Exercise aim :: Take the lines from the one containing "X150500000Y-91200000D01*" through the end of the material and write them out exactly, omitting pictures.

Supplied material ::
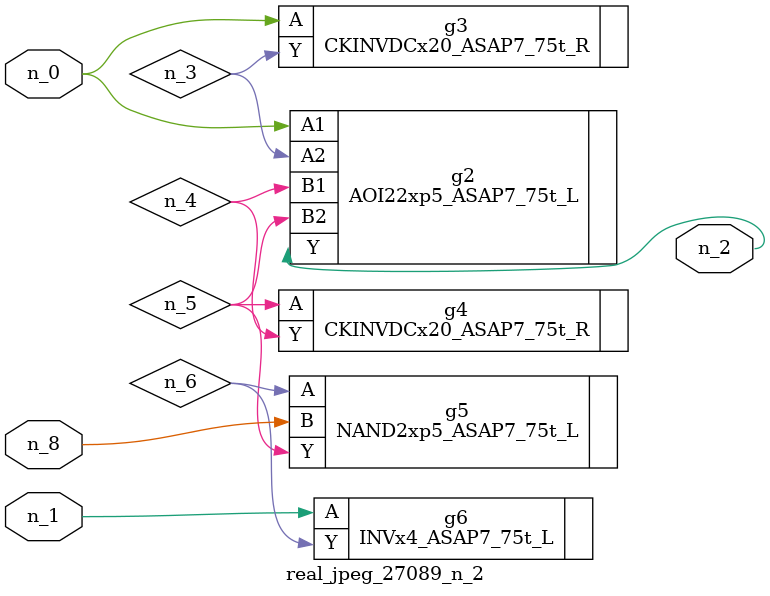
<source format=v>
module real_jpeg_27089_n_2 (n_8, n_1, n_0, n_2);

input n_8;
input n_1;
input n_0;

output n_2;

wire n_5;
wire n_4;
wire n_6;
wire n_3;

AOI22xp5_ASAP7_75t_L g2 ( 
.A1(n_0),
.A2(n_3),
.B1(n_4),
.B2(n_5),
.Y(n_2)
);

CKINVDCx20_ASAP7_75t_R g3 ( 
.A(n_0),
.Y(n_3)
);

INVx4_ASAP7_75t_L g6 ( 
.A(n_1),
.Y(n_6)
);

CKINVDCx20_ASAP7_75t_R g4 ( 
.A(n_5),
.Y(n_4)
);

NAND2xp5_ASAP7_75t_L g5 ( 
.A(n_6),
.B(n_8),
.Y(n_5)
);


endmodule
</source>
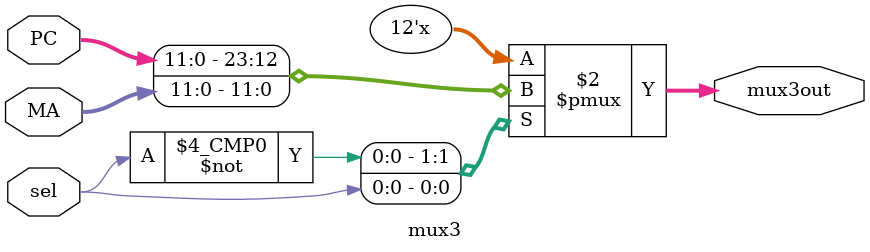
<source format=v>
`timescale 1ns / 1ps
module mux3(
input [11:0] PC,
input [11:0] MA,
input sel,
output reg[11:0] mux3out
    );

always @ (PC or MA or sel)begin
	case (sel)
		0: mux3out = PC;
		1: mux3out = MA;
	endcase
end

endmodule 
</source>
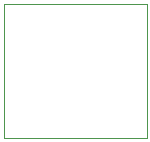
<source format=gbr>
G04 #@! TF.GenerationSoftware,KiCad,Pcbnew,(5.1.5)-3*
G04 #@! TF.CreationDate,2020-08-05T00:43:19-04:00*
G04 #@! TF.ProjectId,SOIC 8-14-16-20,534f4943-2038-42d3-9134-2d31362d3230,rev?*
G04 #@! TF.SameCoordinates,Original*
G04 #@! TF.FileFunction,Profile,NP*
%FSLAX46Y46*%
G04 Gerber Fmt 4.6, Leading zero omitted, Abs format (unit mm)*
G04 Created by KiCad (PCBNEW (5.1.5)-3) date 2020-08-05 00:43:19*
%MOMM*%
%LPD*%
G04 APERTURE LIST*
%ADD10C,0.050000*%
G04 APERTURE END LIST*
D10*
X138400000Y-91200000D02*
X138400000Y-79800000D01*
X150500000Y-91200000D02*
X138400000Y-91200000D01*
X150500000Y-79800000D02*
X150500000Y-91200000D01*
X138400000Y-79800000D02*
X150500000Y-79800000D01*
M02*

</source>
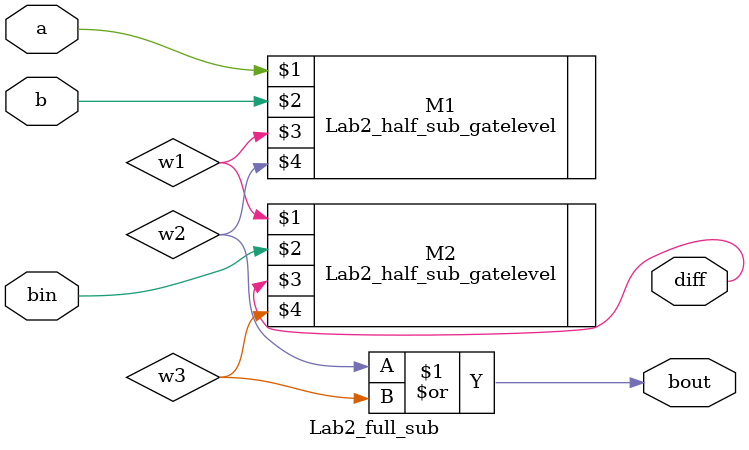
<source format=v>
module Lab2_full_sub(input a, b, bin, output diff, bout);
    wire w1, w2, w3;

    Lab2_half_sub_gatelevel M1(a, b, w1, w2);
    Lab2_half_sub_gatelevel M2(w1, bin, diff, w3);
    or                  G1(bout, w2, w3);
endmodule
</source>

Answer for this exercise ::
X150500000Y-91200000D01*
X138400000Y-79800000D02*
X150500000Y-79800000D01*
M02*

</source>
<source format=v>
module Lab2_full_sub(input a, b, bin, output diff, bout);
    wire w1, w2, w3;

    Lab2_half_sub_gatelevel M1(a, b, w1, w2);
    Lab2_half_sub_gatelevel M2(w1, bin, diff, w3);
    or                  G1(bout, w2, w3);
endmodule
</source>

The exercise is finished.